───── Excerpted passage
Re: Bulk Indexing Problems

joergpra...@gmail.com Tue, 09 Sep 2014 10:56:31 -0700

You mentioned problems around 200.000 docs. What are these problems and how
do you think you can fix them? How does your bulk indexing procedure look
like?


By finetuning I mean slimming down all ES settings to the absolute minimum
to slow down indexing and allocate less resources. But in your case, unless
you are tied to 512mb, you really don't need to think about that.

Jörg

On Tue, Sep 9, 2014 at 7:28 PM, Joshua P <jpetersen...@gmail.com> wrote:

> Hi Jörg,
>
> Can you elaborate on what you mean by I still need more fine tuning?
>
> I've upped the heap size to 4g (in both places I mentioned before because
> it's not clear to me which one ES actually uses). I haven't tried to index
> again yet.
> Other than throttling my indexing, what are some other things I need to be
> thinking about?
>
> On Tuesday, September 9, 2014 12:53:35 PM UTC-4, Jörg Prante wrote:
>>
>> Let ES_HEAP_SIZE at least to 1 GB, for smaller heaps like 512m and
>> indexing around 1 million docs, you need some more fine tuning, which is
>> complicated. Your machine is ok to set the heap to 4 GB which is 50% of 8
>> GB RAM.
──────────
Work request 1
Write out the bulk indexing thread from "You mentioned problems" up to and including "think about that.".
Work request 2
Extend the bulk indexing thread past its final line.
The entries that follow have no connection to the bulk indexing thread above.
───── Records supplied
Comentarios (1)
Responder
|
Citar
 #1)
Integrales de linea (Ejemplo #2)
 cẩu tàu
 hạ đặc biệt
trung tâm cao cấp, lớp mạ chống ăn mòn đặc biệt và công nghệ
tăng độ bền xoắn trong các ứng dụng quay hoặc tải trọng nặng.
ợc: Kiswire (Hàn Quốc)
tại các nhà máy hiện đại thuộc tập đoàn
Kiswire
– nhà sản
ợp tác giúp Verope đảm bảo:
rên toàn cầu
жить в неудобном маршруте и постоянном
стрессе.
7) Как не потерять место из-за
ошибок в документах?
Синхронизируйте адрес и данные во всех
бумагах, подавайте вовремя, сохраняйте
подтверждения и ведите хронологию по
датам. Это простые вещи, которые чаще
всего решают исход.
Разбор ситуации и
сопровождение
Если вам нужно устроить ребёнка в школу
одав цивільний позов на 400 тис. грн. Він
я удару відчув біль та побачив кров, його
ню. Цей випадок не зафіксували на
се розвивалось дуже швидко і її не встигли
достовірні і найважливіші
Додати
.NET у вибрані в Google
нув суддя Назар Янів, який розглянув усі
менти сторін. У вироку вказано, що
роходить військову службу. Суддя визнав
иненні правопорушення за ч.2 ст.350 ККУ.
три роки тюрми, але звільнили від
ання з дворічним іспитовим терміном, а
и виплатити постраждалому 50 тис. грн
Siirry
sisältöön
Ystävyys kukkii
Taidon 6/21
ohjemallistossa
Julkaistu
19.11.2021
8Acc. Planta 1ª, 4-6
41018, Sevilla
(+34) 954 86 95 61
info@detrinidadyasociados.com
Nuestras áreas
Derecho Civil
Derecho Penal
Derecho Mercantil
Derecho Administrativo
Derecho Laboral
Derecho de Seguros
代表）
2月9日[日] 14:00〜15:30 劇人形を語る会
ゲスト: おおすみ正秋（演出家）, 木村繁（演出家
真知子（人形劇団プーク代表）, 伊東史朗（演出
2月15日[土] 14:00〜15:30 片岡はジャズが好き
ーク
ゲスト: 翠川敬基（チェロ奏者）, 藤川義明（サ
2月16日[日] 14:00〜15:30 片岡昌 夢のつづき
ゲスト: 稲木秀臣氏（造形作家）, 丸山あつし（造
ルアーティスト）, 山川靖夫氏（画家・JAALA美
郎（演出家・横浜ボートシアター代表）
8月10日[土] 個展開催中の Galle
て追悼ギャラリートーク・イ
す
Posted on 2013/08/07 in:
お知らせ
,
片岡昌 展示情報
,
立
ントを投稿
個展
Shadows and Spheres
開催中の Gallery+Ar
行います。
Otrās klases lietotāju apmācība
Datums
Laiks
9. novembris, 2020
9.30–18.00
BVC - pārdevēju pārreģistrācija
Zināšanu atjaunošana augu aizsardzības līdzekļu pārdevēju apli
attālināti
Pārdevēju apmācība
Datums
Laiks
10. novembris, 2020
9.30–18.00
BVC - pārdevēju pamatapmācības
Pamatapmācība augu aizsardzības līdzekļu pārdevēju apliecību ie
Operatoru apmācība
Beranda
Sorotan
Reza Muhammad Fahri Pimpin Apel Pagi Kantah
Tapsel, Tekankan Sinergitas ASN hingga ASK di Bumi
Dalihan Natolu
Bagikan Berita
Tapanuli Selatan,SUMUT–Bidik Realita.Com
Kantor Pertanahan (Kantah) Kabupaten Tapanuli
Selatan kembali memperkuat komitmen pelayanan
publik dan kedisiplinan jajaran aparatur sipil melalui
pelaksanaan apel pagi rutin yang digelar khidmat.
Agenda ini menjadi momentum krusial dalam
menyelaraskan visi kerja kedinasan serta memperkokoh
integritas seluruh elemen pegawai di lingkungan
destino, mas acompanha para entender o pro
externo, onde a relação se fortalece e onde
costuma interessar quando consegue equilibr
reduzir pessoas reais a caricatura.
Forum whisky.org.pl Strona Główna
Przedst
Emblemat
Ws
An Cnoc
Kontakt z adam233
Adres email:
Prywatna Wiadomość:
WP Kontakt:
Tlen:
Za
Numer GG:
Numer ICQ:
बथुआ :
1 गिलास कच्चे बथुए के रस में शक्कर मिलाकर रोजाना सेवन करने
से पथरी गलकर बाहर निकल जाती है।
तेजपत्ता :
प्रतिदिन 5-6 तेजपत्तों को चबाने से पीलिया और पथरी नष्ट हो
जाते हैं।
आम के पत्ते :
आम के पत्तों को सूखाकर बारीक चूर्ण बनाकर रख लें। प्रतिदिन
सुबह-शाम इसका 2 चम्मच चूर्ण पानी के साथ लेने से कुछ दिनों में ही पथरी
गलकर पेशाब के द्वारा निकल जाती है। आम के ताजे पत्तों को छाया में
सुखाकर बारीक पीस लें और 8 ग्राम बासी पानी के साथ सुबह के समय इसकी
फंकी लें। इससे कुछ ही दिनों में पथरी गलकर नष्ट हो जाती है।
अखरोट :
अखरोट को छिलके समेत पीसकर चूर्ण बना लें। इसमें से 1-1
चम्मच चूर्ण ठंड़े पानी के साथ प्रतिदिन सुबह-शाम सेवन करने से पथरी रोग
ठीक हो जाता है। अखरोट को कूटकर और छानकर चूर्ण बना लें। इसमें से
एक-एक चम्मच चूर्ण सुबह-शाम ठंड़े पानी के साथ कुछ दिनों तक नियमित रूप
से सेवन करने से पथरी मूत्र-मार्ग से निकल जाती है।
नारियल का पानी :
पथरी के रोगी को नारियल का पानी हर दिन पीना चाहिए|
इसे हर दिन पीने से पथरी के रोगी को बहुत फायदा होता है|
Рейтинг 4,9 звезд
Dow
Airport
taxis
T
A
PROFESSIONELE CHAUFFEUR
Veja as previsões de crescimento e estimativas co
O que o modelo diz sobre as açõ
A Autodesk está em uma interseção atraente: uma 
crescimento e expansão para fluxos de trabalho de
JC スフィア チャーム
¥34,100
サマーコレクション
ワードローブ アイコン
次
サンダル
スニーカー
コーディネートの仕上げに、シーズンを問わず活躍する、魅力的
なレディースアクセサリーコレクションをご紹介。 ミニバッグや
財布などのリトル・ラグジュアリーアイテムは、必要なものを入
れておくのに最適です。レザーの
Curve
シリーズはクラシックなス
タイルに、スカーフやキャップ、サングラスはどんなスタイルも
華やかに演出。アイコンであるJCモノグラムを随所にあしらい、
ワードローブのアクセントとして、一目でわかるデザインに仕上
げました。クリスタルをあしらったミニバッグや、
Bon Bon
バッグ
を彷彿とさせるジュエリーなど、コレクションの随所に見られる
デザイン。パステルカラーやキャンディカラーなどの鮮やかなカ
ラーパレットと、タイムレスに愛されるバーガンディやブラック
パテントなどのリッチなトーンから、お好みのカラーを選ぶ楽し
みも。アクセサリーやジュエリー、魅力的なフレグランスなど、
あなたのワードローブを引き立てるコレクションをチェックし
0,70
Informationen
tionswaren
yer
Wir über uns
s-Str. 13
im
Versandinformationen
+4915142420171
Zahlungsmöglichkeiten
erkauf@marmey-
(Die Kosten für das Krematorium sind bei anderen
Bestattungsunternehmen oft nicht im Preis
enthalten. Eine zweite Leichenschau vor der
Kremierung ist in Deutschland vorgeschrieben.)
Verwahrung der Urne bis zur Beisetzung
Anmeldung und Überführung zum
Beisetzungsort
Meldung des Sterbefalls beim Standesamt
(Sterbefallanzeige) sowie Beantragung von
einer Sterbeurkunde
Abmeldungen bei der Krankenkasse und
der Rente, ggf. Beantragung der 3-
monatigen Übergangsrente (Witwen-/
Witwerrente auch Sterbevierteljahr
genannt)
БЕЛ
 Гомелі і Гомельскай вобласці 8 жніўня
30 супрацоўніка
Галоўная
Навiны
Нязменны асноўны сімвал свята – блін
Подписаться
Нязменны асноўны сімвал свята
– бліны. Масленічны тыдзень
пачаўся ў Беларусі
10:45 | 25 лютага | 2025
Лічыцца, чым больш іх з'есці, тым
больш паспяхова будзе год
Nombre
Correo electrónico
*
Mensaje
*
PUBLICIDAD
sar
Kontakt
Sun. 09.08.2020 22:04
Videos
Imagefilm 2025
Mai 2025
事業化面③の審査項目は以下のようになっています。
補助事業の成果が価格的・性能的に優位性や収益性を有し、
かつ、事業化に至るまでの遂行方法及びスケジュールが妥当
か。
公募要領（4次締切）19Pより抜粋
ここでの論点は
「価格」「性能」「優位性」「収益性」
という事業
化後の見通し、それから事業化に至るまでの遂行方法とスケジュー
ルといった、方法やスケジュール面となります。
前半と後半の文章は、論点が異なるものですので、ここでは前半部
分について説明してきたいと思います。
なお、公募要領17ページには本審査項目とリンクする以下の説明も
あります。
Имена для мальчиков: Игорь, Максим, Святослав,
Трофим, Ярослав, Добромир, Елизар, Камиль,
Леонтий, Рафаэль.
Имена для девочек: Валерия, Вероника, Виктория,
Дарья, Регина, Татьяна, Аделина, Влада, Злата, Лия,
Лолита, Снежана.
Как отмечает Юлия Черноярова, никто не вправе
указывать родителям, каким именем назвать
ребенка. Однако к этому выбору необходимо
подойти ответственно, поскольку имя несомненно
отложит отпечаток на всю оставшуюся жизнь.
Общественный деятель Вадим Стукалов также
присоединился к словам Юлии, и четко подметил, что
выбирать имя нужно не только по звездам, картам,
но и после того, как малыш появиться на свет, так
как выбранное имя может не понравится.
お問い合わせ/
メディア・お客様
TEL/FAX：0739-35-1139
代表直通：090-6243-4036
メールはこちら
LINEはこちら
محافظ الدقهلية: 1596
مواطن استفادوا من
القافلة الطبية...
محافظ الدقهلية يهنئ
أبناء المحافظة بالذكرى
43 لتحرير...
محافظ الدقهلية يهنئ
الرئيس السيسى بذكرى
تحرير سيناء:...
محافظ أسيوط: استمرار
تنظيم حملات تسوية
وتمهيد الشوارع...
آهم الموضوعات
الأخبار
──────────
Result 1
You mentioned problems around 200.000 docs. What are these problems and how
do you think you can fix them? How does your bulk indexing procedure look
like?


By finetuning I mean slimming down all ES settings to the absolute minimum
to slow down indexing and allocate less resources. But in your case, unless
you are tied to 512mb, you really don't need to think about that.

Result 2
>>
>> Jörg
>>
>> On Tue, Sep 9, 2014 at 5:39 PM, Joshua P <jpeter...@gmail.com> wrote:
>>
>>> Here is /etc/default/elasticsearch
>>>
>>> # Run Elasticsearch as this user ID and group ID
>>> #ES_USER=elasticsearch
>>> #ES_GROUP=elasticsearch
>>>
>>> # Heap Size (defaults to 256m min, 1g max)
>>> ES_HEAP_SIZE=512m
>>>
>>> # Heap new generation
>>> #ES_HEAP_NEWSIZE=
>>>
>>> # max direct memory
>>> #ES_DIRECT_SIZE=
>>>
>>> # Maximum number of open files, defaults to 65535.
>>> MAX_OPEN_FILES=65535
>>>
>>> # Maximum locked memory size. Set to "unlimited" if you use the
>>> # bootstrap.mlockall option in elasticsearch.yml. You must also set
>>> # ES_HEAP_SIZE.
>>> MAX_LOCKED_MEMORY=unlimited
>>>
>>> # Maximum number of VMA (Virtual Memory Areas) a process can own
>>> #MAX_MAP_COUNT=262144
>>>
>>> # Elasticsearch log directory
>>> #LOG_DIR=/var/log/elasticsearch
>>>
>>> # Elasticsearch data directory
>>> #DATA_DIR=/var/lib/elasticsearch
>>>
>>> # Elasticsearch work directory
>>> #WORK_DIR=/tmp/elasticsearch
>>>
>>> # Elasticsearch configuration directory
>>> #CONF_DIR=/etc/elasticsearch
>>>
>>> # Elasticsearch configuration file (elasticsearch.yml)
>>> #CONF_FILE=/etc/elasticsearch/elasticsearch.yml
>>>
>>> # Additional Java OPTS
>>> #ES_JAVA_OPTS=
>>>
>>> # Configure restart on package upgrade (true, every other setting will
>>> lead to not restarting)
>>> #RESTART_ON_UPGRADE=true
>>>
>>> I also see the same setting in /etc/init.d/elasticsearch. Do you know
>>> which file takes priority? And what a good size would be?
>>>
>>> On Tuesday, September 9, 2014 11:32:19 AM UTC-4, vineeth mohan wrote:
>>>>
>>>> Hello Joshua ,
>>>>
>>>> I am not sure which variable you are referring to on the memory
>>>> settings in the config file , please paste the comment and config.
>>>> I usually change the config from init.d script.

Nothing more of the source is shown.